News & Blog
 
02.10.17
|
PR

Part 2: Three Tips to Help Prep for TV Coverage

In my previous post, “Best Practices for Securing TV Coverage,” we discussed key points to consider when you’re pitching a story or segment idea to TV. But, getting a TV station to want to cover what you’re pitching them is only half the battle. Once you’ve secured the opportunity, the next step is getting ready for it. Read on for a few tips on how to prepare for TV coverage…

  1. Know what you’re working with: If you’ve secured an in-studio segment for a client, be sure to ask how long the segment will be so you and the spokesperson are aware of how much time they’ll have to get key messages across or complete a demonstration. If the spokesperson will be doing a demonstration, know what space they will be working with, what they should bring with them, etc.

  2. Identify and prepare spokespeople: If you are inviting media on-site, be sure to determine who is willing to do interviews – or who would be best to tackle the particular subject – and make sure that person is available when filming is scheduled. For both in-studio and on-site opportunities, if the spokesperson has never before done a TV interview and time allows for it, consider providing them with media training and/or do a mock interview. For even seasoned interviewees, having talking points to study and reference beforehand helps ensure key messages are addressed during the interview.

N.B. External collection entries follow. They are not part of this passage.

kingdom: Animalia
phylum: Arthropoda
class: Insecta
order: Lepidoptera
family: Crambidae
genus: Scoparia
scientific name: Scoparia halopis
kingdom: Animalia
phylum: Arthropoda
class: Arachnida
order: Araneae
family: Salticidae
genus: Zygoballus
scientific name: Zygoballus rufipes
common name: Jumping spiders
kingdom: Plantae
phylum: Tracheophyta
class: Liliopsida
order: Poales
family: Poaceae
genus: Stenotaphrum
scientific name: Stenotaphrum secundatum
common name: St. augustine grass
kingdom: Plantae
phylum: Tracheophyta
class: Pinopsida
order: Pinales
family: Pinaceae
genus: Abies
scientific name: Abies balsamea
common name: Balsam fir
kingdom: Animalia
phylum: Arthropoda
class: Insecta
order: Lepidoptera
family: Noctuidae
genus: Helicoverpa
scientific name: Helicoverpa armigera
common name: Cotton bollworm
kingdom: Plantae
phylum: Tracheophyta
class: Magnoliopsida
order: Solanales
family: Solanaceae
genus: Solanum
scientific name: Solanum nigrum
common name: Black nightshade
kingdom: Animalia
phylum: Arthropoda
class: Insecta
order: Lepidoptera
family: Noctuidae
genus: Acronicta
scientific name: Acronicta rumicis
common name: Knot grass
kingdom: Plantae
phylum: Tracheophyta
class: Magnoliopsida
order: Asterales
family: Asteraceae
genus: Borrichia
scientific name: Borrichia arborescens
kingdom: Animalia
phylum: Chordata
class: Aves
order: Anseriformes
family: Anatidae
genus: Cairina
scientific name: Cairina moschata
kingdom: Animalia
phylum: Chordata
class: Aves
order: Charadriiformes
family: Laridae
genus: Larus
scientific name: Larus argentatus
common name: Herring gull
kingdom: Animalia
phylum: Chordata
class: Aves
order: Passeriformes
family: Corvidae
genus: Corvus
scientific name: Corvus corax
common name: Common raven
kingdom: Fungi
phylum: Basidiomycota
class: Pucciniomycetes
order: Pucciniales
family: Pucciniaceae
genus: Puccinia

  3. Be ready for last-minute changes: Given the nature of breaking news and the fast-paced environment at stations, the time of the interview could change at the last minute. So, it’s important that you and the spokesperson are ready to be flexible if need be. Even if a station says they are attending something on-site, breaking news can change the station’s plans at any given moment.

Making sure you and the client are well-prepared for TV opportunities not only ensures all goes smoothly and leads to great coverage, but it also builds on the relationship between the PR pro and the TV station. When you deliver what’s expected and give the station a good story or segment, they are more receptive to pitches and willing to give you coverage again in the future.